## TASK GOAL:
Extract the text of every record below word for word, leaving out the pictures.

## MATERIAL FOR THIS EXERCISE:
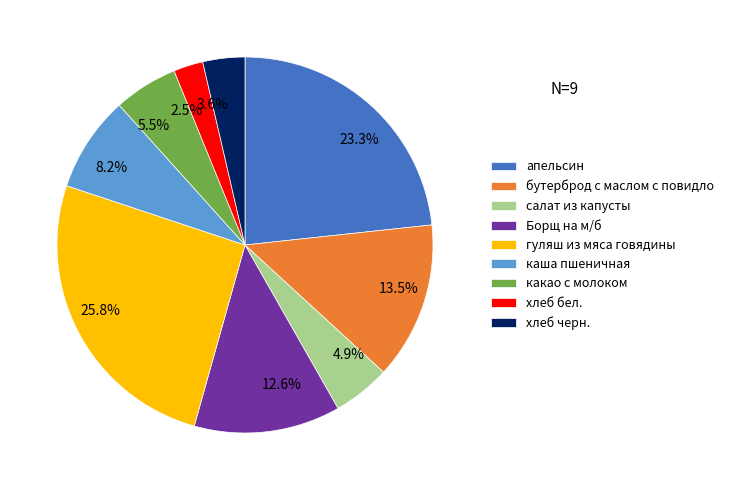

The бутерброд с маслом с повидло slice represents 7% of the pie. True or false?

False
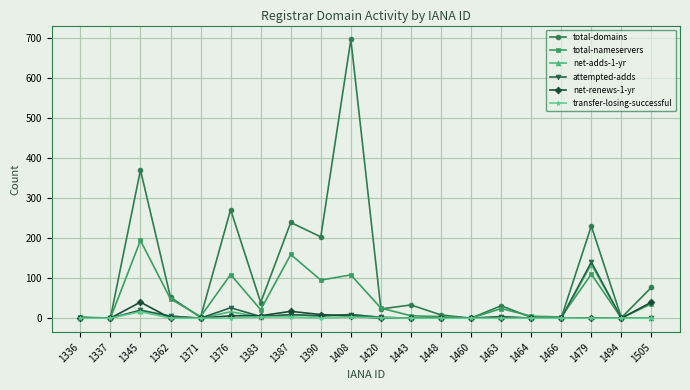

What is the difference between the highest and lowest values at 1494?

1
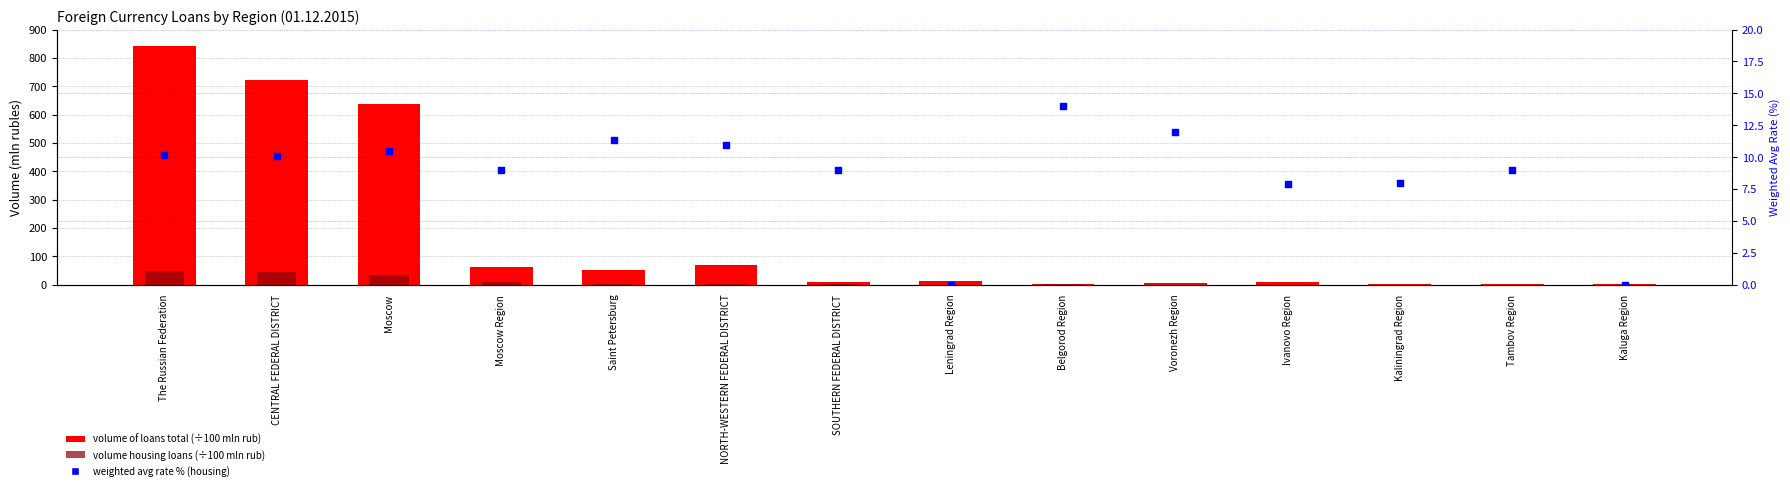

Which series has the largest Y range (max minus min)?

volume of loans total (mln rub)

## OUTPUT OF THE TASK:
The бутерброд с маслом с повидло slice represents 7% of the pie. True or false?

False

What is the difference between the highest and lowest values at 1494?

1

Which series has the largest Y range (max minus min)?

volume of loans total (mln rub)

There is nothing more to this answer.